• _DOCUMENT SECTION_
━━━━
RAILWAYS IN THE UNITED STATES.

TEXT OF THE REPORT.

NOTE OF INTRODUCTION.

One of the chief embarrassments in the exercise of adequate governmental control over the organization, the construction, and the administration of railways in the United States is found in the many sources of statutory authority recognized by our form of government. The Federal Constitution provides for uniformity in statutory control, so far as interstate commerce is concerned, but it does not touch commerce within the States, nor, as at present interpreted, does it cover the organization of railroad corporations or the construction of railroad properties. These matters, as well as the larger part of that class of activities included under the police jurisdiction, are left to the States. Such being the case, the development of an harmonious and uniform railroad system must be attained, if at all, by one of two methods. The States must relinquish to the Federal Government their reserved rights over internal commerce, or, having first agreed upon fundamental principles, they must, through comity and convention, work out an harmonious system of statutory regulation.
━━━━
• _EXERCISE REQUIREMENTS_
1. In the note on railway regulation, what does the Federal Constitution provide for with respect to interstate commerce?
2. Carry on the note on railway regulation from its last sentence.

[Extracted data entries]
━━━━
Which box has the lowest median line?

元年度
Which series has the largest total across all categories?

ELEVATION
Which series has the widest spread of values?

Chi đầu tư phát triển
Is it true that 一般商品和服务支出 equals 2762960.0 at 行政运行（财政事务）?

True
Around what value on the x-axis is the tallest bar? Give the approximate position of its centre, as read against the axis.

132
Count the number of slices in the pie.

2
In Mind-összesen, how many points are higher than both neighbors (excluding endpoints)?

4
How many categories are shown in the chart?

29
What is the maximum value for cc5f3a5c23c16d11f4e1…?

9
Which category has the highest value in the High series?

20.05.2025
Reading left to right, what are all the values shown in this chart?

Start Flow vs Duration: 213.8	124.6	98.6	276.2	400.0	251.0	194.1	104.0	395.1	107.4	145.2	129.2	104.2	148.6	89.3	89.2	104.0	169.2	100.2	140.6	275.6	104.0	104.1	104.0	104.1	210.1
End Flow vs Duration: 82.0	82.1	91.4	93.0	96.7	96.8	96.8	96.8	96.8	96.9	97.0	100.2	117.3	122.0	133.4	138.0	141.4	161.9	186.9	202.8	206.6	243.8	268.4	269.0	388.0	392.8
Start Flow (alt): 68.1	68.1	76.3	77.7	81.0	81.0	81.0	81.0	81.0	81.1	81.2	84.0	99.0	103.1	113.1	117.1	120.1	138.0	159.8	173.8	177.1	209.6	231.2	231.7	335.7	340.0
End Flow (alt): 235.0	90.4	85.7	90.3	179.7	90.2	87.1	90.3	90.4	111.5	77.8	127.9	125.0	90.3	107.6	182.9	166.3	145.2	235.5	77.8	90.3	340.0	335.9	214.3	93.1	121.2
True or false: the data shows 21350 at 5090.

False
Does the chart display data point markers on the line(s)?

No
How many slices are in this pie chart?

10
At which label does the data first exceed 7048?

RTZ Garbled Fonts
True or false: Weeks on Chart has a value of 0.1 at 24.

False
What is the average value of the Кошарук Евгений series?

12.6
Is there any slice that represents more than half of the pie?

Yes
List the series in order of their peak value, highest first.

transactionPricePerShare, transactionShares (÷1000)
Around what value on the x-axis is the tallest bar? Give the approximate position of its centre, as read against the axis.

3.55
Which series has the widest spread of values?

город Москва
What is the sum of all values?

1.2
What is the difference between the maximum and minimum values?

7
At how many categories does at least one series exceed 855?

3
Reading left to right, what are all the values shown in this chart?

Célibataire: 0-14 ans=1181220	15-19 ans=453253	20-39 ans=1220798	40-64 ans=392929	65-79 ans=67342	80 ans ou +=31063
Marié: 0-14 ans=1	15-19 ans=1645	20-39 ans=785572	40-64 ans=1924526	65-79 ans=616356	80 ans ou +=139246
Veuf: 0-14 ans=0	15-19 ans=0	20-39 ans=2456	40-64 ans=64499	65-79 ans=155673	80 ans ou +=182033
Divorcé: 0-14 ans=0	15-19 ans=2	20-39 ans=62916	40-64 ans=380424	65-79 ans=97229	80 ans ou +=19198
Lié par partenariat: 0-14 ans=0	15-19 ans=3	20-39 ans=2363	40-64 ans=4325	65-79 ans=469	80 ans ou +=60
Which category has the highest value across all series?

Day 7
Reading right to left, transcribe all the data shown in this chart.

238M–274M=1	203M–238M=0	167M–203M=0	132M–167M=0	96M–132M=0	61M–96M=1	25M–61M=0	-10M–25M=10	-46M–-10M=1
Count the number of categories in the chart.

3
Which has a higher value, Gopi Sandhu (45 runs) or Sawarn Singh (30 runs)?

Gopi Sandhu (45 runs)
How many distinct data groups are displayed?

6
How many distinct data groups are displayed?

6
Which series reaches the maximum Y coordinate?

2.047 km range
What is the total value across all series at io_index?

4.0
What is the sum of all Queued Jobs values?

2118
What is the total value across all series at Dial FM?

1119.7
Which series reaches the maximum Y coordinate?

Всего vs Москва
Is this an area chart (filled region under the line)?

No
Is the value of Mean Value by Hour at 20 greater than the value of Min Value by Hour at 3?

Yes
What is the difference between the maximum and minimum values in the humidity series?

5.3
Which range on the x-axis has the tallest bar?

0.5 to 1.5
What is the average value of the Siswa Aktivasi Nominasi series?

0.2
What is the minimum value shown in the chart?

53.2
━━━━
• _ANSWERS TO THE PROBLEMS_
1. Uniformity in statutory control.

2.
It is no part of this report to discuss the relative merits of these two methods of attaining effective governmental control over railroads. It undertakes, rather, to make a tabular exhibit of statutory law as it existed in 1890 and after the adjournment of the State legislatures in 1902. It also includes a statement of all acts which repealed, amended, or in any way modified State railway laws during the past twelve years, thus indicating the most recent tendencies in State statutory regulations. The number of items which this report subjected to classification exceeded 13,000, every feature of statutory regulation being covered, with the single exception of the law of State taxation of railways and other transportation agencies.

EXPLANATION OF THE TABLES.

In order to make intelligent use of so large a mass of facts as is gathered together in this report, it seems proper to explain somewhat in detail the principle of classification and the form of presentation. The abbreviations observed throughout the tables are the following:

C..... Constitution.
C. C.....Criminal Code.
P. C..... Penal Code.
C. C. P..Code of Civil Procedure.
S. L..... Session Laws. References to session laws are to pages, except where indicated by ch. (chapter).
R. Repealed.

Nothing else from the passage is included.